Accounting practices using AI to generate or personalise client newsletters, tax reminder communications, or any commercial electronic message sent to Canadian recipients must comply with CASL. The requirements apply regardless of whether the message was drafted by a human or generated by AI:

• Express or implied consent required before sending any commercial electronic message
• Sender identification and contact information mandatory in every message
• Functional unsubscribe mechanism required — automated sequences must honour opt-outs within ten business days

Penalties: up to $10 million CAD per violation for organisations.

Preparing for AIDA: Canada's pending federal AI law

Bill C-27 — the Artificial Intelligence and Data Act — has not yet passed Parliament but reflects the clear direction of federal AI regulation in Canada. AIDA would classify certain AI systems as high-impact and require organisations to implement risk mitigation measures, maintain records, and publish plain-language descriptions of AI system use. Financial risk assessment is expected to fall within the high-impact category.

Accounting practices that build PIPEDA and Quebec Law 25 compliance frameworks now will require minimal additional work when AIDA passes — the documentation, risk assessment, and oversight structures are substantively aligned.
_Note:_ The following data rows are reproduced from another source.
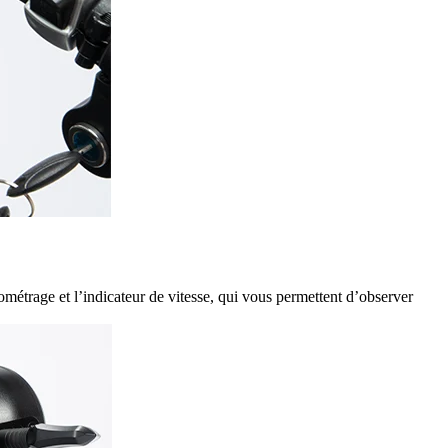
lométrage et l’indicateur de vitesse, qui vous permettent d’observer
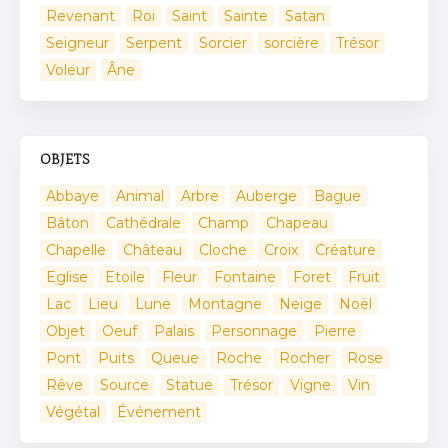
Revenant
Roi
Saint
Sainte
Satan
Seigneur
Serpent
Sorcier
sorcière
Trésor
Voleur
Âne
OBJETS
Abbaye
Animal
Arbre
Auberge
Bague
Bâton
Cathédrale
Champ
Chapeau
Chapelle
Château
Cloche
Croix
Créature
Eglise
Etoile
Fleur
Fontaine
Foret
Fruit
Lac
Lieu
Lune
Montagne
Neige
Noël
Objet
Oeuf
Palais
Personnage
Pierre
Pont
Puits
Queue
Roche
Rocher
Rose
Rêve
Source
Statue
Trésor
Vigne
Vin
Végétal
Événement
What a compliant Canadian accounting practice AI framework requires

1. AI inventory: Every AI tool documented — what client data it processes, where that data is stored, and what vendor contractual protections exist.
2. Quebec Law 25 PIAs: Completed before deployment for any AI tool processing personal financial data of Quebec clients.
3. Verification and documentation policy: Written procedures for reviewing AI-generated outputs before delivery to clients or submission to CRA, with documentation requirements for working files.
4. OSFI vendor due diligence: For practices serving regulated financial entities, documented due diligence on AI vendor governance and model risk practices.
5. CASL compliance review: Audit of any AI-driven client communications for consent documentation, identification requirements, and unsubscribe mechanics.